Lavender works to repel mites and acts as a mild fungicide. It is best to use fresh flowers from the plant. It would be advantageous to grow this and other medicinal plants in your garden to be able to have access when needed.
Research shows thymol to be one of the key players in thyme's anti fungal abilities. Another active compound found in thyme carvacrol has shown strong abilities to kill insects and eggs at higher doses.
Yet another plant that exhibits insecticide and anti fungal properties. Are we surprised yet?
Even alfalfa is known to contain anti fungal compounds. Does this list ever stop!!! Unfortunately I do not have this particular plant in my garden so i use alfalfa meal. The meal is bubbled with water for a day or two then strained and diluted.
I encourage you to find and use other plants but make sure you research what properties that plant brings to the table and if there are any drawbacks. Dilution rates matter. For example some plants can be used as a herbicide if not diluted correctly.
Foilar Spray Prep
Prepping The Base
Neem Oil 1 tsp to 4 tsp
Silicon 1 tsp to 2 tsp
Aloe Vera 1/4 cup to 1/2 cup
1 gallon water tepid (70f)
Mix the neem oil and silicon in a shot glass or small cup. You want the silicon to emulsify with the neem and the texture should change to a more watery substance.

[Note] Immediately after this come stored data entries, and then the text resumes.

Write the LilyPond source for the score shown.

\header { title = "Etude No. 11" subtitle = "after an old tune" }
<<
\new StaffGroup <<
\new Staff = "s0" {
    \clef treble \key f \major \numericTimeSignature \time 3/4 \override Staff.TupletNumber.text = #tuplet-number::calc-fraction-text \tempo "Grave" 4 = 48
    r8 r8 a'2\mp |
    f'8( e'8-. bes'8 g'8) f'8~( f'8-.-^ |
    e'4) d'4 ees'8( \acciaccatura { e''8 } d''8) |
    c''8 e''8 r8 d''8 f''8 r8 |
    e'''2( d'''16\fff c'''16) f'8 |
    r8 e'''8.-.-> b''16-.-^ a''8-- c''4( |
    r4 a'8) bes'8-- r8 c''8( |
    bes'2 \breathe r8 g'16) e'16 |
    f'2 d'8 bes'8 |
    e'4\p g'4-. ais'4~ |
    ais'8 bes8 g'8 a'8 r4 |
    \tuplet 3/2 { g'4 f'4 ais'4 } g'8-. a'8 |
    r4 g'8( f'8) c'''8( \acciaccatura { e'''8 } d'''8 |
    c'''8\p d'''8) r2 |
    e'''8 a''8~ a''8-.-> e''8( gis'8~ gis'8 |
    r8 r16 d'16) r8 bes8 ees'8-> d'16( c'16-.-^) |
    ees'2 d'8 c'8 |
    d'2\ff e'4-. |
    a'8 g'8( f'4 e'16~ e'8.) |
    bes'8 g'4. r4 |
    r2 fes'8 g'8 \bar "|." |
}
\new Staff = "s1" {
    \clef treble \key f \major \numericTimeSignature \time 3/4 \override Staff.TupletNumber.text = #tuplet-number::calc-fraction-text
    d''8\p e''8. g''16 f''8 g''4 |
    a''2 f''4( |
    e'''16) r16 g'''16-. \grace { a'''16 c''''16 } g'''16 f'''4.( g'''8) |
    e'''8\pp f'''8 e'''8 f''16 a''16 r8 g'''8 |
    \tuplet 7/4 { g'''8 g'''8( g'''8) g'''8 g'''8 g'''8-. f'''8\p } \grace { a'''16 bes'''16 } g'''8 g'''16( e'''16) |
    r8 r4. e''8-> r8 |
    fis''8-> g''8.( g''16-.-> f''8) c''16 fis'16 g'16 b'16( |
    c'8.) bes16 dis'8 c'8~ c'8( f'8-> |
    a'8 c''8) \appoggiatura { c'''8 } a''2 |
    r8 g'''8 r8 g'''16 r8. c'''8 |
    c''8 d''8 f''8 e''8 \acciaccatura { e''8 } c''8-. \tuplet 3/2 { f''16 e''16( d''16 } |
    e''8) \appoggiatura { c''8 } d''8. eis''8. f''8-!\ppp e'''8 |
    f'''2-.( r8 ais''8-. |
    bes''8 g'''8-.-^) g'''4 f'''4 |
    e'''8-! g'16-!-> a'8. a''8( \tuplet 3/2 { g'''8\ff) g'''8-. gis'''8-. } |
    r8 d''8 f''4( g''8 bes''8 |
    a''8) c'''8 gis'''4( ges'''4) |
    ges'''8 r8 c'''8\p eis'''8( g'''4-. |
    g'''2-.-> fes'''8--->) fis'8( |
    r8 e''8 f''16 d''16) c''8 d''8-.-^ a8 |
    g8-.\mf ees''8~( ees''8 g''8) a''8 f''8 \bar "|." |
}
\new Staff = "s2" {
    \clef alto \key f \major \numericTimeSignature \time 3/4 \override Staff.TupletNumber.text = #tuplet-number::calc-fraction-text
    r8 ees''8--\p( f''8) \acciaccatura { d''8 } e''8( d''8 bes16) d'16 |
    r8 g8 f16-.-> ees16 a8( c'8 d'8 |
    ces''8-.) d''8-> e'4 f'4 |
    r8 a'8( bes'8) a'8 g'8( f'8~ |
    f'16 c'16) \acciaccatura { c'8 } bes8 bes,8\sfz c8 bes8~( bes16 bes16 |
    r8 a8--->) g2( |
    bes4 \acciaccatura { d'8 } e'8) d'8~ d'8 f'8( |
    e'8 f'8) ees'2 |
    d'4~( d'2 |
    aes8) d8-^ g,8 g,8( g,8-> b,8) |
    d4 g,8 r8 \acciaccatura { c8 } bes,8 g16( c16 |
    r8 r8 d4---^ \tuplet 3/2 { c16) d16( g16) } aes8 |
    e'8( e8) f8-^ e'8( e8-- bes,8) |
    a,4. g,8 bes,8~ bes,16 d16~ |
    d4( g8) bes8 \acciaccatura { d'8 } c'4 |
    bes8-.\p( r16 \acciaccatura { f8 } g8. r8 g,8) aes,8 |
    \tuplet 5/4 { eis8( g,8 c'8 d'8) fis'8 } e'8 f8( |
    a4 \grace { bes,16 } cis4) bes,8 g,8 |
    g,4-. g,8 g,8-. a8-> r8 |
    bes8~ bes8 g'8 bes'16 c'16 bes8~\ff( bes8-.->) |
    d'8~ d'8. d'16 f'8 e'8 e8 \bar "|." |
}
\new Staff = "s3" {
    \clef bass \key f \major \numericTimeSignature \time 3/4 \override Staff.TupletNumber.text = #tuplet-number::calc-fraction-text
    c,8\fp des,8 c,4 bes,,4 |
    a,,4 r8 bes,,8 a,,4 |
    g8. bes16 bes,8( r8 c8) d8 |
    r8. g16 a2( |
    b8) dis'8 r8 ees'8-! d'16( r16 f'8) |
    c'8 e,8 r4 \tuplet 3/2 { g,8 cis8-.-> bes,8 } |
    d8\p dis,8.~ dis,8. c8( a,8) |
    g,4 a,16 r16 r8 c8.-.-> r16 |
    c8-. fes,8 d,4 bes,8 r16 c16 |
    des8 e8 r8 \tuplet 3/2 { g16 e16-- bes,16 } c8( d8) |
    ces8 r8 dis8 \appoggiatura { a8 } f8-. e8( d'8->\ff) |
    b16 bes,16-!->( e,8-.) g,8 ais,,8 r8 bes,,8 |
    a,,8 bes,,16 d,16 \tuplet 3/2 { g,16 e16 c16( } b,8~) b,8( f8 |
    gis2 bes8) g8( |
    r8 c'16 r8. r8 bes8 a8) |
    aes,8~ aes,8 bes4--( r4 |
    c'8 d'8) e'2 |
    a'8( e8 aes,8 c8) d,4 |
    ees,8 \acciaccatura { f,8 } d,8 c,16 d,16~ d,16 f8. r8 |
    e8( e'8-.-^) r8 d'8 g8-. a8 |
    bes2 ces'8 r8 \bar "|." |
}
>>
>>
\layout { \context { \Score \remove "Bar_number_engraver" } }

Add the your neem/silicon mixture and aloe to the 1 gallon of tepid water. You have made the base.
The base all by itself could be sprayed as a foilar and would offer great proactive protection.
Prepping The Secondaries
When possible I recommend using the fresh plant versus products that contains the plants. I have had nothing but stellar responses using fresh plant material. If you can't source fresh material then try finding plants that have the same properties. I would resort to the bottle/box as a last ditch effort.
When using fresh material the preparation usually consists of:
1. Chopping up plant material
2. Place material in 1 gallon water
3. Let soak for no more than 2 day (Do not let material ferment!!)
4. Add 1/2 cup to 1 cup of the strained liquid to your 1 gallon base.
5. Shake the mix as much as you can
You can also take the plant material and your completed 1 gallon base, add to a blender, puree, strain and spray. This too work wonders!